#### Record excerpts ####

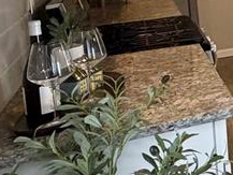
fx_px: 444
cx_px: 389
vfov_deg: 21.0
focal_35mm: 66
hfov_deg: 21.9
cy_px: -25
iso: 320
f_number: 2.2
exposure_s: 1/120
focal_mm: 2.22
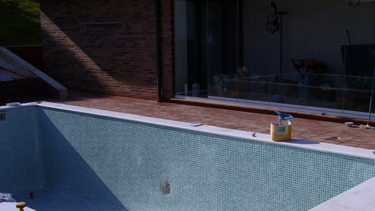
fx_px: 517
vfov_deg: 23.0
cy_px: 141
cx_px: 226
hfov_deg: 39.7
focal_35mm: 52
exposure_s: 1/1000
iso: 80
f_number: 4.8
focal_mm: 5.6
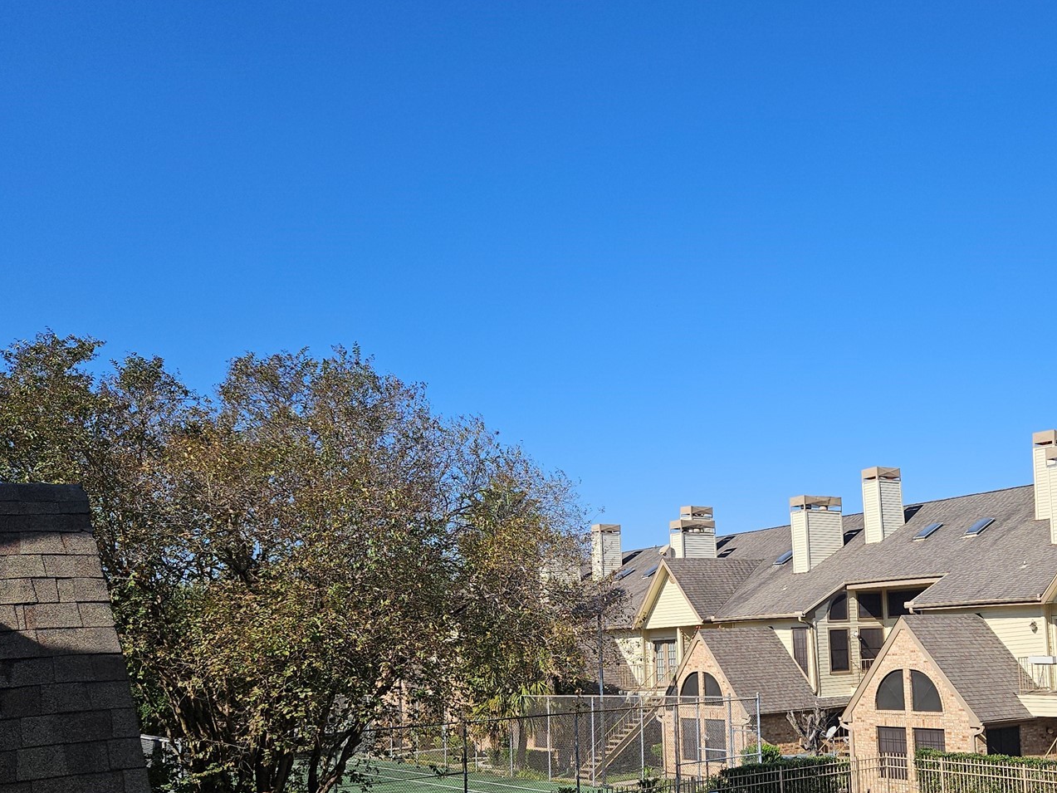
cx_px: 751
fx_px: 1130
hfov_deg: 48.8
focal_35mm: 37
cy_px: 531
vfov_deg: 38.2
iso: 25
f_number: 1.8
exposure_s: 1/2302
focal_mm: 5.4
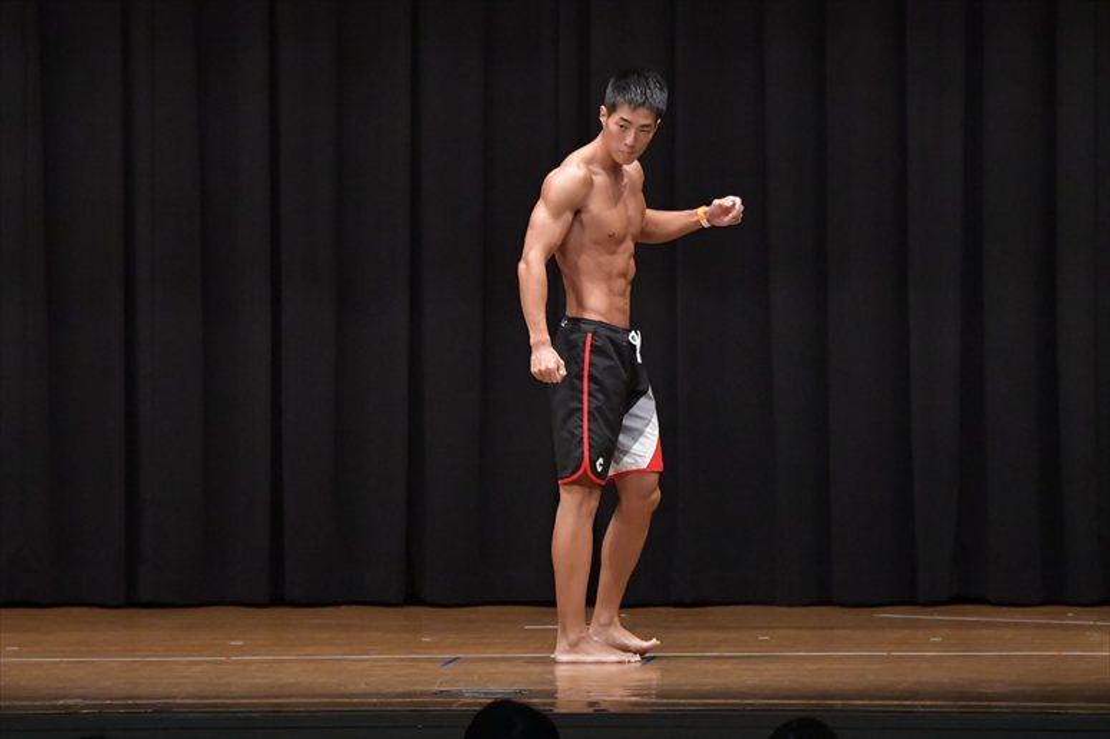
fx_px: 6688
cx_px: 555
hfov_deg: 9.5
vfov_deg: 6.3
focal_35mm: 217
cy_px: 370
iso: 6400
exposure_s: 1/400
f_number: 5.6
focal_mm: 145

####

Your objective ▸ Please transcribe every entry exactly as written, leaving the pictures out.

Expected output ▸
fx_px: 444
cx_px: 389
vfov_deg: 21.0
focal_35mm: 66
hfov_deg: 21.9
cy_px: -25
iso: 320
f_number: 2.2
exposure_s: 1/120
focal_mm: 2.22
fx_px: 517
vfov_deg: 23.0
cy_px: 141
cx_px: 226
hfov_deg: 39.7
focal_35mm: 52
exposure_s: 1/1000
iso: 80
f_number: 4.8
focal_mm: 5.6
cx_px: 751
fx_px: 1130
hfov_deg: 48.8
focal_35mm: 37
cy_px: 531
vfov_deg: 38.2
iso: 25
f_number: 1.8
exposure_s: 1/2302
focal_mm: 5.4
fx_px: 6688
cx_px: 555
hfov_deg: 9.5
vfov_deg: 6.3
focal_35mm: 217
cy_px: 370
iso: 6400
exposure_s: 1/400
f_number: 5.6
focal_mm: 145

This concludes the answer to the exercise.